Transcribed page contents
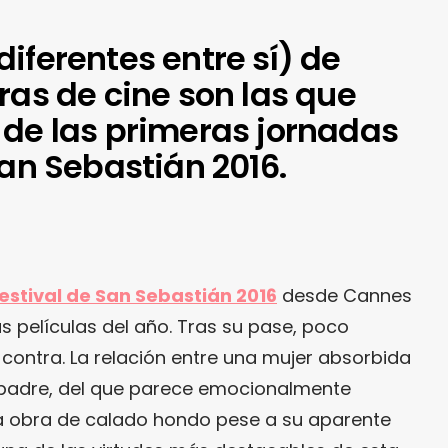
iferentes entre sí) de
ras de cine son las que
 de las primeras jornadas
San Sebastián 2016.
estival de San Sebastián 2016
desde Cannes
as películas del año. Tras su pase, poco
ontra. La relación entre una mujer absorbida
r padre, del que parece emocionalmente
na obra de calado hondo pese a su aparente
* * *
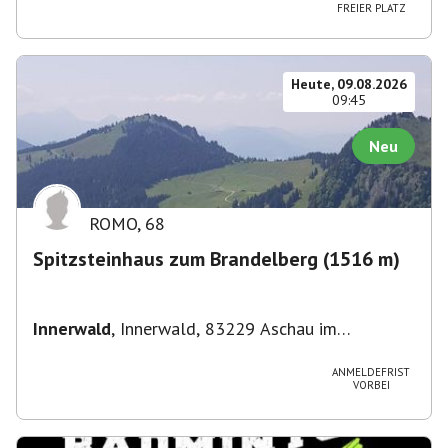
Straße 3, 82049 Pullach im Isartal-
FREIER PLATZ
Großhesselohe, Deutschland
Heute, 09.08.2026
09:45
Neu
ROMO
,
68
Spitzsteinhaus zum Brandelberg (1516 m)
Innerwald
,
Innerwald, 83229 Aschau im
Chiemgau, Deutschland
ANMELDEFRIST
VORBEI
---
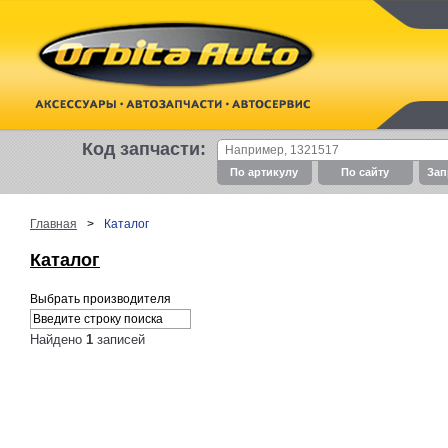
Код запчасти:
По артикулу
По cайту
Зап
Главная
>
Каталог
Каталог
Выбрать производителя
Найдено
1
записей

- What the task asks:
From the line holding "iferentes entre sí) de" to the line holding "na obra de calado hondo pese a su aparente", inclusive, restate each line above exactly as written.

- Solution to the problem:
iferentes entre sí) de
ras de cine son las que
 de las primeras jornadas
San Sebastián 2016.
estival de San Sebastián 2016
desde Cannes
as películas del año. Tras su pase, poco
ontra. La relación entre una mujer absorbida
r padre, del que parece emocionalmente
na obra de calado hondo pese a su aparente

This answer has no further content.